WHAT TO DO:
Below are the records; restate all of them exactly.

MATERIAL FOR THIS EXERCISE:
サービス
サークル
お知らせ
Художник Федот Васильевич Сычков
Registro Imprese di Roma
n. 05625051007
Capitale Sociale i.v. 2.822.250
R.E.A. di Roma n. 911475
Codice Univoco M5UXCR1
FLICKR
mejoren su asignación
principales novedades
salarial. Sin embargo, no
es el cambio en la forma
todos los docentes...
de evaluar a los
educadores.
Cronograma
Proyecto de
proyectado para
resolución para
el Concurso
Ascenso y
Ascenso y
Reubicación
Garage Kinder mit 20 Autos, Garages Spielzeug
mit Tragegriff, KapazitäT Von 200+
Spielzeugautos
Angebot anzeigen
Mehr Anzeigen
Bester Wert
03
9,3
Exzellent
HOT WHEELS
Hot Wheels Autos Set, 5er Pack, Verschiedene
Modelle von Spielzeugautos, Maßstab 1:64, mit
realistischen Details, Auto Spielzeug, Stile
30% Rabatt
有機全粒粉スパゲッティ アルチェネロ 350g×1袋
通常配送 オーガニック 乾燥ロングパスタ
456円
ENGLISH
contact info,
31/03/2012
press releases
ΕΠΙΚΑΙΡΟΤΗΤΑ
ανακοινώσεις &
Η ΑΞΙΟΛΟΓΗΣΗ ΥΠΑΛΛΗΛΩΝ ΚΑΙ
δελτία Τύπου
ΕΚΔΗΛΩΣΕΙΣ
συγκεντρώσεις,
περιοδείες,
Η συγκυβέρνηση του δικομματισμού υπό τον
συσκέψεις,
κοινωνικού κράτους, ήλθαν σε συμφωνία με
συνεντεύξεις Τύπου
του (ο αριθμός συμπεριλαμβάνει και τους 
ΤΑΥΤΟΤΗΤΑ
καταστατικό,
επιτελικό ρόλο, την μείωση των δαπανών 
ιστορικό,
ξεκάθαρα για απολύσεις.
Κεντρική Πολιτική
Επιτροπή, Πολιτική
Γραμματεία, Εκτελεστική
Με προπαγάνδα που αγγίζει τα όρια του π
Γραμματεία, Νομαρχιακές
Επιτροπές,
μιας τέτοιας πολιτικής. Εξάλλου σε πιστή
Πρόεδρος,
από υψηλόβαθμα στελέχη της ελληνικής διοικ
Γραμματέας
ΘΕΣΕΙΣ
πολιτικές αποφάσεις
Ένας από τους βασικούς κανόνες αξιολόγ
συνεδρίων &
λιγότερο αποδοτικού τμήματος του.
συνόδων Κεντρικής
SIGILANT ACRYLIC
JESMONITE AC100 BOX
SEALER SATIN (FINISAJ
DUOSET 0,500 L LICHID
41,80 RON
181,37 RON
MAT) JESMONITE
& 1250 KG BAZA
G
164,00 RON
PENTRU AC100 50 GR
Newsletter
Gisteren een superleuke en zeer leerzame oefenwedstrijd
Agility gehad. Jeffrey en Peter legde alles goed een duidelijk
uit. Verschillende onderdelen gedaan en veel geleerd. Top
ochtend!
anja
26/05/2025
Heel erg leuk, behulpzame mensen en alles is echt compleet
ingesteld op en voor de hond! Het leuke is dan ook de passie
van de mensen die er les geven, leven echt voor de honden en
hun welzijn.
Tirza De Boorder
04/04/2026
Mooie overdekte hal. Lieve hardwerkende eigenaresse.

TASK SOLUTION:
サービス
サークル
お知らせ
Художник Федот Васильевич Сычков
Registro Imprese di Roma
n. 05625051007
Capitale Sociale i.v. 2.822.250
R.E.A. di Roma n. 911475
Codice Univoco M5UXCR1
FLICKR
mejoren su asignación
principales novedades
salarial. Sin embargo, no
es el cambio en la forma
todos los docentes...
de evaluar a los
educadores.
Cronograma
Proyecto de
proyectado para
resolución para
el Concurso
Ascenso y
Ascenso y
Reubicación
Garage Kinder mit 20 Autos, Garages Spielzeug
mit Tragegriff, KapazitäT Von 200+
Spielzeugautos
Angebot anzeigen
Mehr Anzeigen
Bester Wert
03
9,3
Exzellent
HOT WHEELS
Hot Wheels Autos Set, 5er Pack, Verschiedene
Modelle von Spielzeugautos, Maßstab 1:64, mit
realistischen Details, Auto Spielzeug, Stile
30% Rabatt
有機全粒粉スパゲッティ アルチェネロ 350g×1袋
通常配送 オーガニック 乾燥ロングパスタ
456円
ENGLISH
contact info,
31/03/2012
press releases
ΕΠΙΚΑΙΡΟΤΗΤΑ
ανακοινώσεις &
Η ΑΞΙΟΛΟΓΗΣΗ ΥΠΑΛΛΗΛΩΝ ΚΑΙ
δελτία Τύπου
ΕΚΔΗΛΩΣΕΙΣ
συγκεντρώσεις,
περιοδείες,
Η συγκυβέρνηση του δικομματισμού υπό τον
συσκέψεις,
κοινωνικού κράτους, ήλθαν σε συμφωνία με
συνεντεύξεις Τύπου
του (ο αριθμός συμπεριλαμβάνει και τους 
ΤΑΥΤΟΤΗΤΑ
καταστατικό,
επιτελικό ρόλο, την μείωση των δαπανών 
ιστορικό,
ξεκάθαρα για απολύσεις.
Κεντρική Πολιτική
Επιτροπή, Πολιτική
Γραμματεία, Εκτελεστική
Με προπαγάνδα που αγγίζει τα όρια του π
Γραμματεία, Νομαρχιακές
Επιτροπές,
μιας τέτοιας πολιτικής. Εξάλλου σε πιστή
Πρόεδρος,
από υψηλόβαθμα στελέχη της ελληνικής διοικ
Γραμματέας
ΘΕΣΕΙΣ
πολιτικές αποφάσεις
Ένας από τους βασικούς κανόνες αξιολόγ
συνεδρίων &
λιγότερο αποδοτικού τμήματος του.
συνόδων Κεντρικής
SIGILANT ACRYLIC
JESMONITE AC100 BOX
SEALER SATIN (FINISAJ
DUOSET 0,500 L LICHID
41,80 RON
181,37 RON
MAT) JESMONITE
& 1250 KG BAZA
G
164,00 RON
PENTRU AC100 50 GR
Newsletter
Gisteren een superleuke en zeer leerzame oefenwedstrijd
Agility gehad. Jeffrey en Peter legde alles goed een duidelijk
uit. Verschillende onderdelen gedaan en veel geleerd. Top
ochtend!
anja
26/05/2025
Heel erg leuk, behulpzame mensen en alles is echt compleet
ingesteld op en voor de hond! Het leuke is dan ook de passie
van de mensen die er les geven, leven echt voor de honden en
hun welzijn.
Tirza De Boorder
04/04/2026
Mooie overdekte hal. Lieve hardwerkende eigenaresse.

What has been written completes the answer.